▶ _练习活动_
- a) 请逐字照录这篇琳子诗论中从“如此,优秀的诗人又无时无刻不”往下一直到“己。在这点上,琳子可谓独树一帜的女诗人。”的全部文字。
- b) 列出记录中含有字符串“local”的每一行，区分大小写。

▶ _文章节选_
女巫穿梭在沙漏中
——琳子诗论

2019-11-15 08:03丁东亚
长江丛刊 2019年22期
关键词:内心诗人诗歌

■丁东亚

作者单位:长江文艺杂志社。

在诗歌内进行个人理性认知,似乎也是二十世纪九十年代女性诗歌创作的一种新的探索。这种对自我内心与身体体验及情感体验的内省、书写,无疑是诗人最清醒的表述方式。所以对于“只有智慧的才是干净的,才具有清洗文字和人心的效力”的说法,我深为赞同。毕竟智者多思,只有智者才能窥探到自己与现实生活以及世界的联系,只有具有智慧的诗人才会理解所有瞬间即逝的东西,都只是一个譬喻,并在对灵感瞬间捕捉的时刻发现,一切都是生命意识体现的延伸。

如此,优秀的诗人又无时无刻不陷入一种自我怀疑的状态。他/她的怀疑也同样是生命意识深层的思考与挣扎,即传统与个性独创的衔接与矛盾究竟如何才能使诗歌回归到本真状态,在接近诗歌本质的过程中抵达自我。而诗歌的本质恰是不可定义的,诗歌只是通过语言“过渡”现实或表达诗人情感。诗人通过语言将思想或情感以诗歌的形式表述出来,是为了完成一种生命自身永恒的“超越”。当然,诗人十分清楚语言又是危险的,有时它会让诗人感到无力、羞愧。所以,在诗歌语言上,诗人主动抛却种种概念的围墙,自我构建诗歌空间,以自然的语言陈述或描写向世界阐明生命的语言和风格,在放弃刻意追求自我个性的同时,也便真正成为了自己。在这点上,琳子可谓独树一帜的女诗人。

▶ _任务材料_
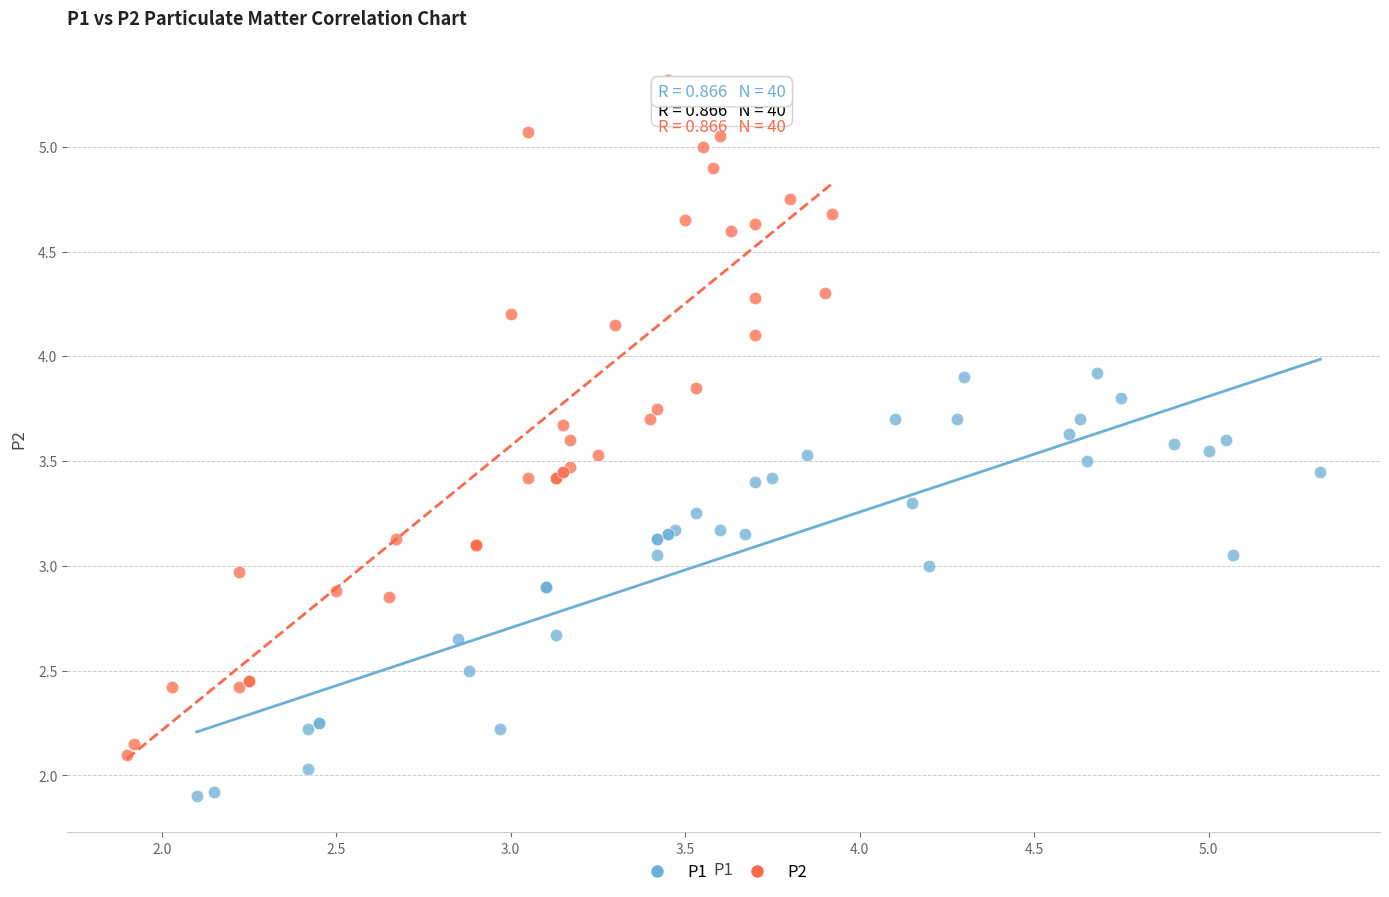

What are all the series names shown in the legend?

P1, P2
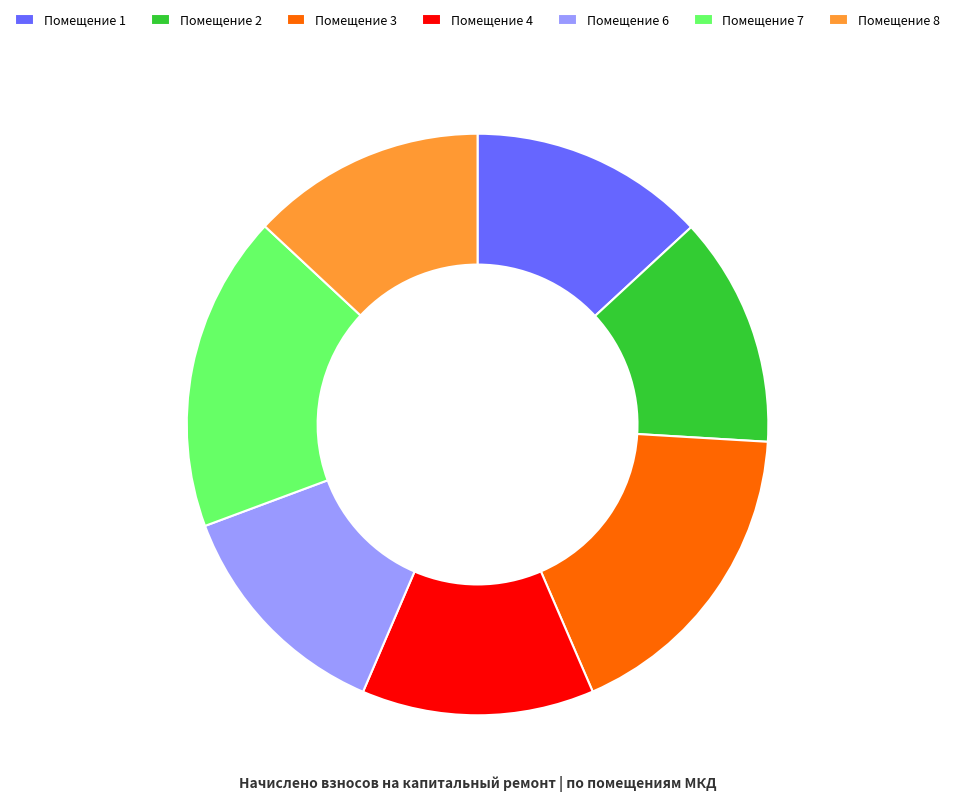

What is the ratio of the value at Помещение 8 to the value at Помещение 1?

1.0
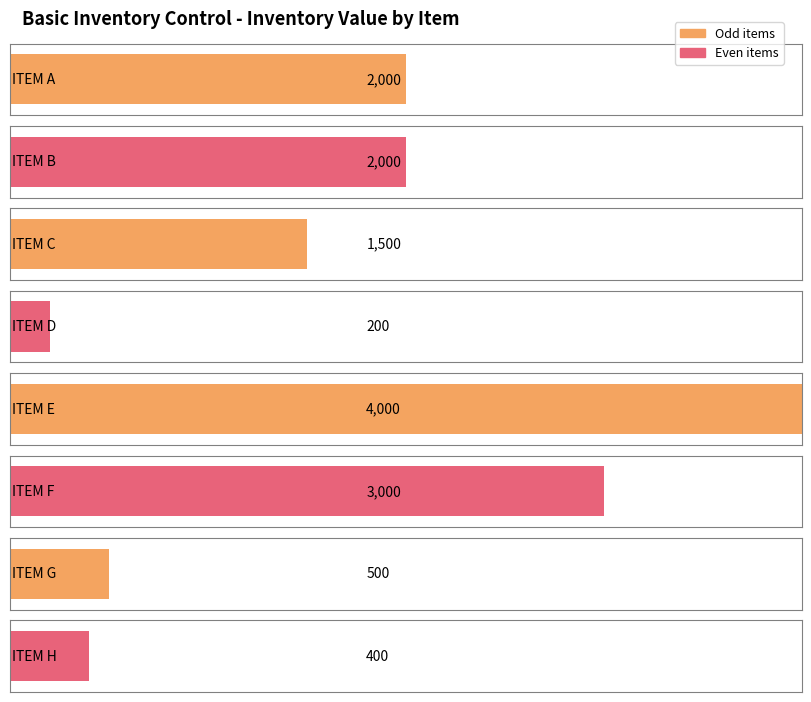

List the labels in order of value, smallest first.

ITEM D, ITEM H, ITEM G, ITEM C, ITEM A, ITEM B, ITEM F, ITEM E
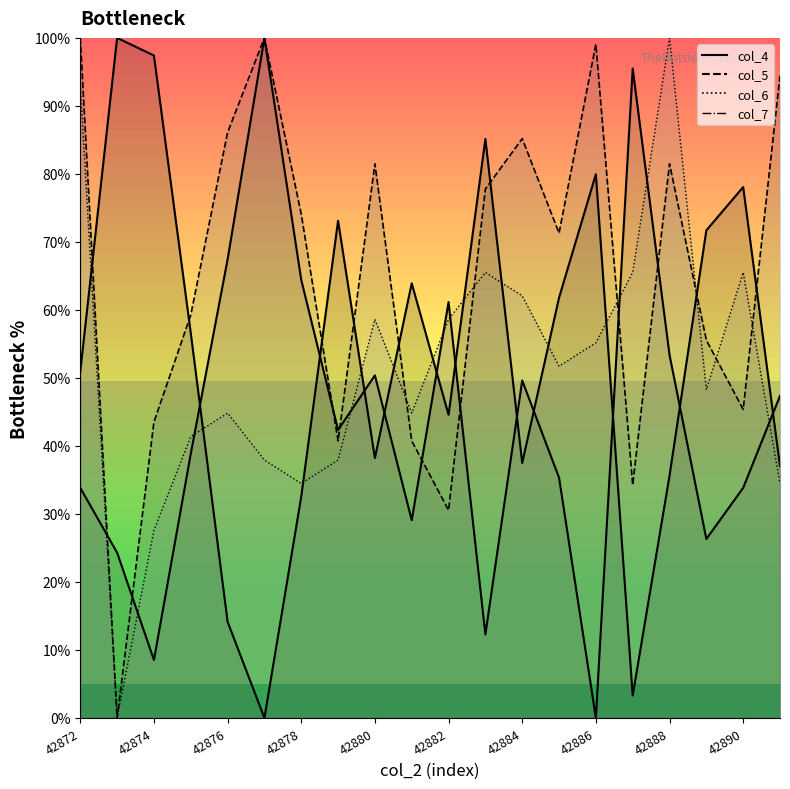

True or false: col_5 has more than 1 interior local peaks.

True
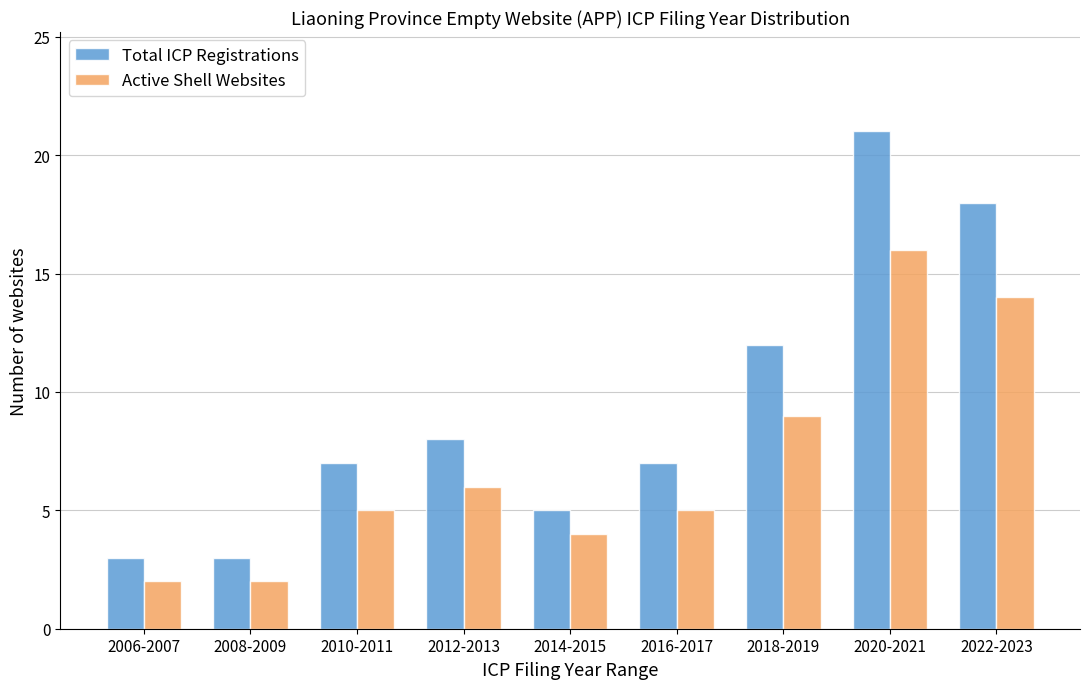

Reading right to left, extract all data points from this chart.

Total ICP Registrations: 18	21	12	7	5	8	7	3	3
Active Shell Websites: 14	16	9	5	4	6	5	2	2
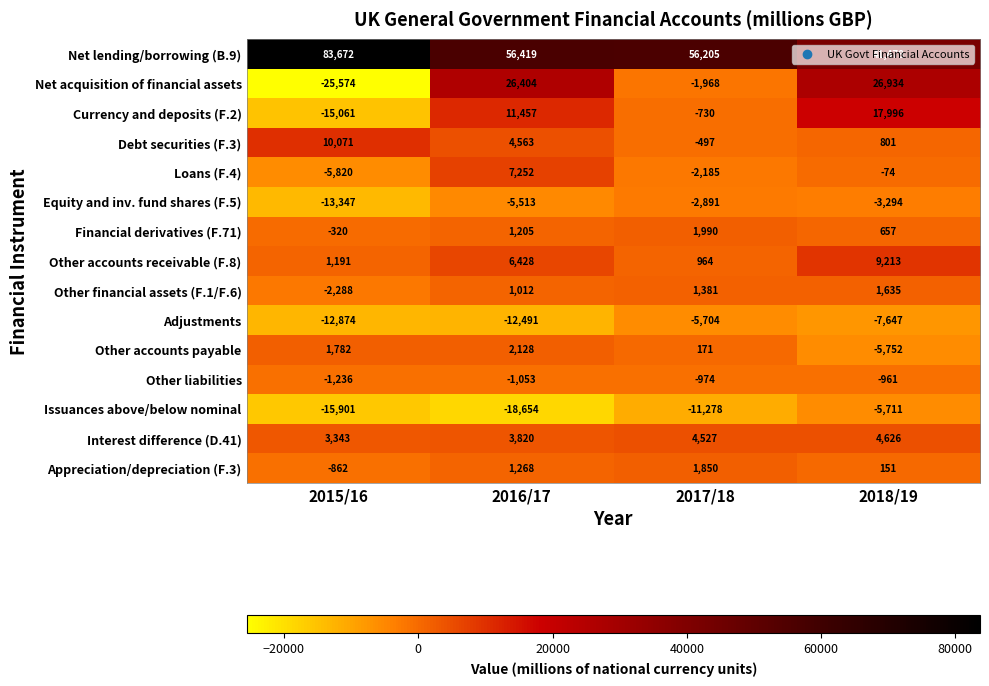

What is the greatest value displayed?

83672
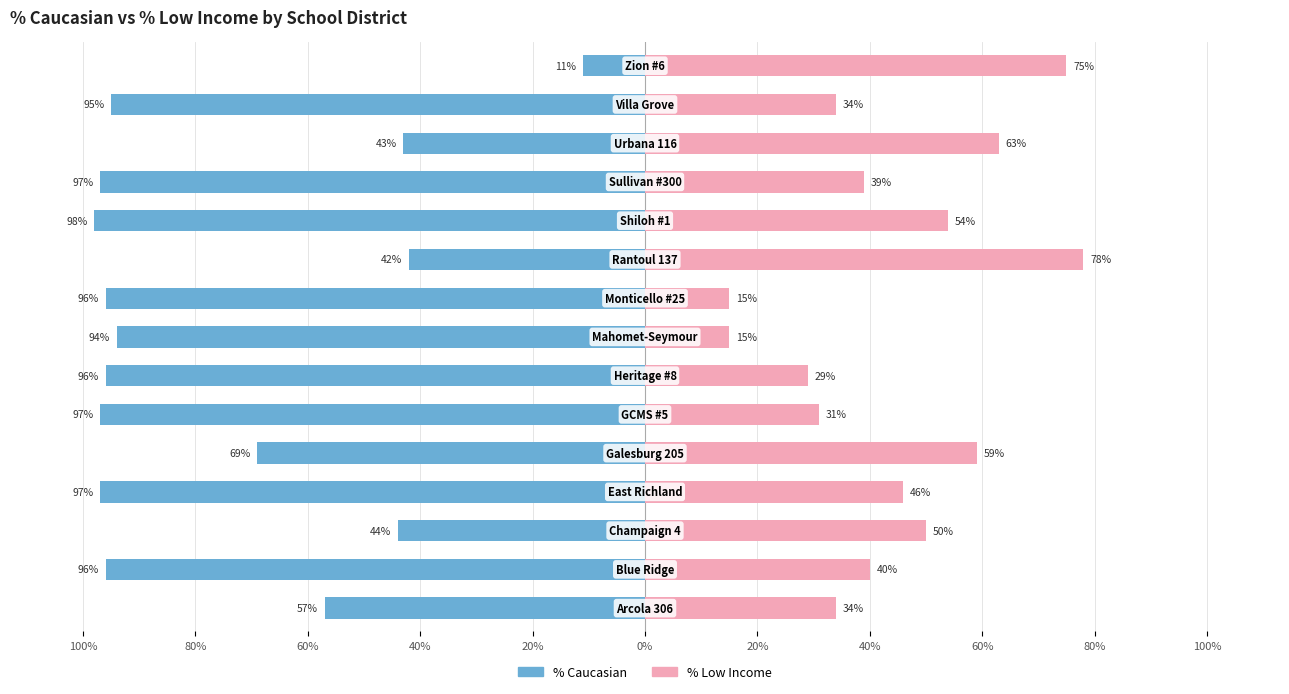

The % Caucasian series shows -43 at 12. True or false?

True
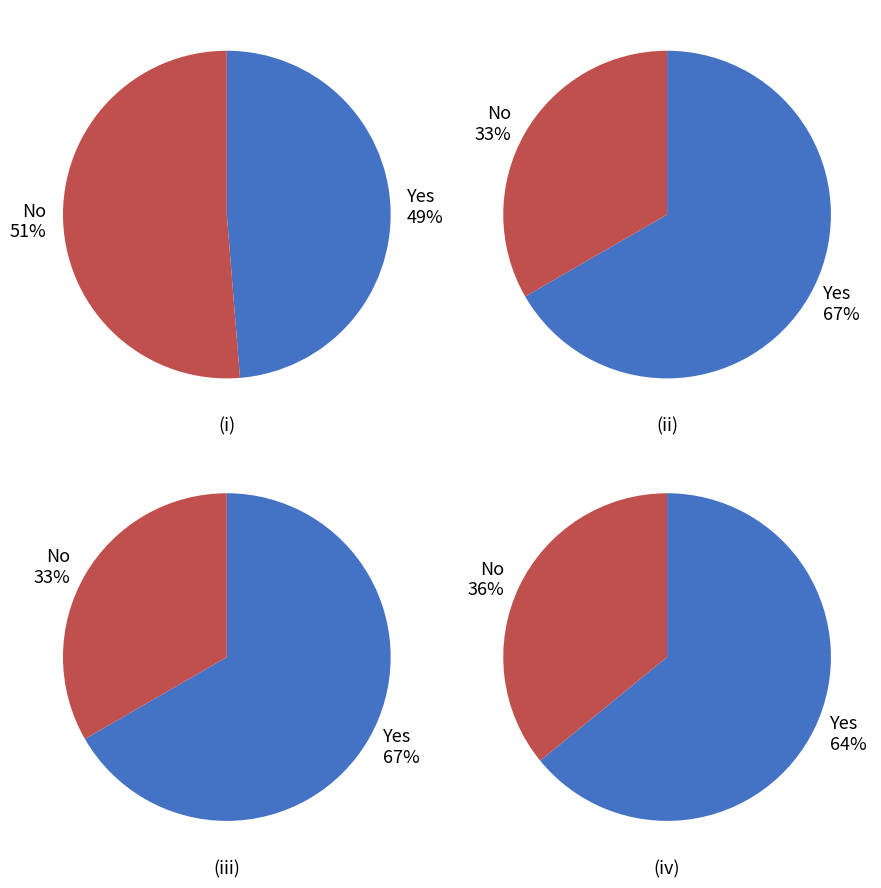

Does 1 account for over 50% of the chart?

No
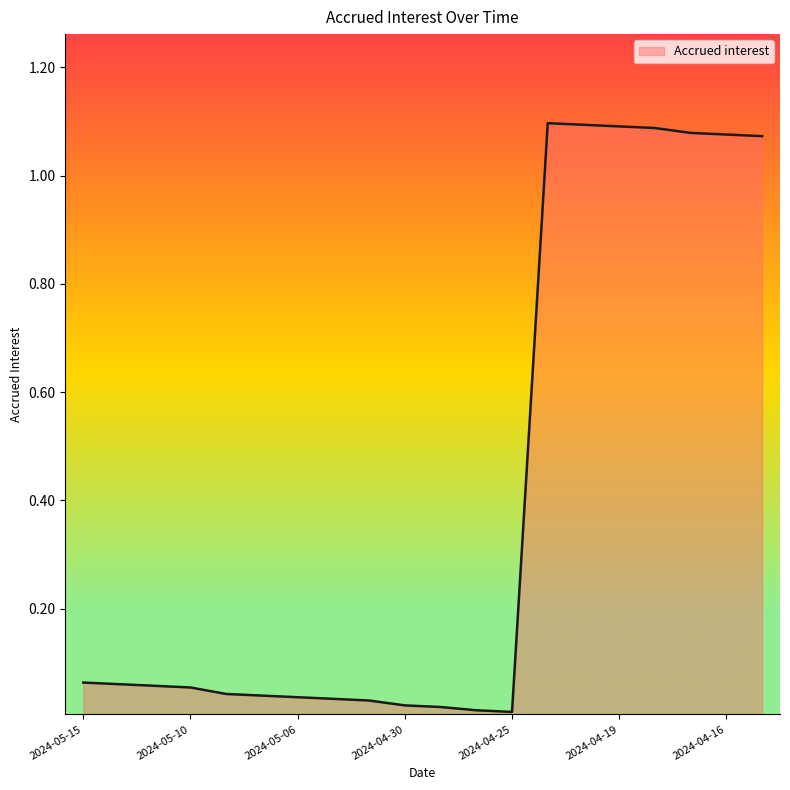

Where is the first local minimum?

2024-04-25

▶ _参考答案_
- a)
如此,优秀的诗人又无时无刻不陷入一种自我怀疑的状态。他/她的怀疑也同样是生命意识深层的思考与挣扎,即传统与个性独创的衔接与矛盾究竟如何才能使诗歌回归到本真状态,在接近诗歌本质的过程中抵达自我。而诗歌的本质恰是不可定义的,诗歌只是通过语言“过渡”现实或表达诗人情感。诗人通过语言将思想或情感以诗歌的形式表述出来,是为了完成一种生命自身永恒的“超越”。当然,诗人十分清楚语言又是危险的,有时它会让诗人感到无力、羞愧。所以,在诗歌语言上,诗人主动抛却种种概念的围墙,自我构建诗歌空间,以自然的语言陈述或描写向世界阐明生命的语言和风格,在放弃刻意追求自我个性的同时,也便真正成为了自己。在这点上,琳子可谓独树一帜的女诗人。

- b)
True or false: col_5 has more than 1 interior local peaks.
Where is the first local minimum?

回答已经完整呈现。